** Begin Page text **
[R] Huge data sets and RAM problems

Mon Apr 19 22:07:03 CEST 2010

Dear all,

This is the first time I am sending mail to the mailing list, so I
hope I do not make a mistake...

The last months I have been working on my MSc thesis project on
performing data mining techniques on user logs of a
software-as-a-service application. The main problem  I am experiencing
is how to process the huge amount of data. More specifically:

I am using R 2.10.1 in a laptop with Windows 7 - 32bit system, 2GB RAM
and CPU Intel Core Duo 2GHz.

The user logs data come from a query Crystal report (.rpt file) which
I transform with some Java code into a tab separated file.

Although with a small subset of my data everything manages to run,
when I increase the data set I get several problems:

The first problem is with the use of read.delim(). When  I try to read
a big amount of data  (over 2.400.000 rows and 18 attributes at each
row) it doesn't seem to transform all table into a data frame. In
particular, the data frame returned has 1.220.987 rows.

Furthermore, as one of the data attributes is DataTime, when I try to
split this column into two columns (one with Data and one with the
Time), the returned result is quite strange, as the two new columns
appear to have more rows than the data frame:

applicLog.dat <- read.delim("file.txt")
#Process the syscreated column (Date time --> Date + time)
copyDate <- applicLog.dat[["ï..syscreated"]]
copyDate <- as.character(copyDate)
splitDate <- strsplit(copyDate, " ")
splitDate <- unlist(splitDate)
splitDateIndex <- c(1:length(splitDate))
sysCreatedDate <- splitDate[splitDateIndex %% 2 == 1]
sysCreatedTime <- splitDate[splitDateIndex %% 2 == 0]
sysCreatedDate <- strptime(sysCreatedDate, format="%Y-%m-%d")
op <- options(digits.secs = 3)
sysCreatedTime <- strptime(sysCreatedTime, format ="%H:%M:%OS")
applicLog.dat[["ï..syscreated"]] <- NULL
applicLog.dat <- cbind (sysCreatedDate,sysCreatedTime,applicLog.dat)

Then I get the error: Error in data.frame(..., check.names = FALSE) :
  arguments imply differing number of rows: 1221063, 1221062, 1220987

Finally, another problem I have is when I perform association mining
on the data set using the package arules: I turn the data frame into
transactions table and then run the apriori algorithm. When I put too
low support in order to manage to find the rules I need, the vector of
rules becomes too big and I get problems with the memory such as:
Error: cannot allocate vector of size 923.1 Mb
In addition: Warning messages:
1: In items(x) : Reached total allocation of 153Mb: see help(memory.size)

Could you please help me with how I could allocate more RAM? Or, do
you think there is a way to process the data by loading them into a
document instead of loading all into RAM? Do you know how I could
manage to read all my data set?

I would really appreciate your help.

Kind regards,
Stella Pachidi

PS: Do you know any text editor that can read huge .txt files?

--
Stella Pachidi
Master in Business Informatics student
Utrecht University
** End Page text **
** Begin Provided material **
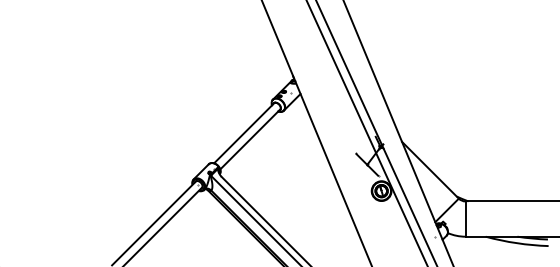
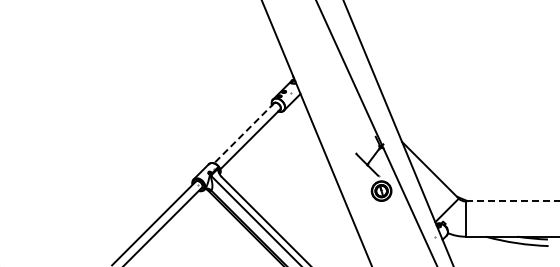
line at (366, 132): present -> none
line at (244, 133): solid -> dashed
line at (512, 201): solid -> dashed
** End Provided material **
Aim: Reproduce, word for word, everything in the mailing-list post on R memory problems from "splitDateIndex <- c(1:length(splitDate))" down to "<- cbind (sysCreatedDate,sysCreatedTime,applicLog.dat)".

Answer to this problem:
splitDateIndex <- c(1:length(splitDate))
sysCreatedDate <- splitDate[splitDateIndex %% 2 == 1]
sysCreatedTime <- splitDate[splitDateIndex %% 2 == 0]
sysCreatedDate <- strptime(sysCreatedDate, format="%Y-%m-%d")
op <- options(digits.secs = 3)
sysCreatedTime <- strptime(sysCreatedTime, format ="%H:%M:%OS")
applicLog.dat[["ï..syscreated"]] <- NULL
applicLog.dat <- cbind (sysCreatedDate,sysCreatedTime,applicLog.dat)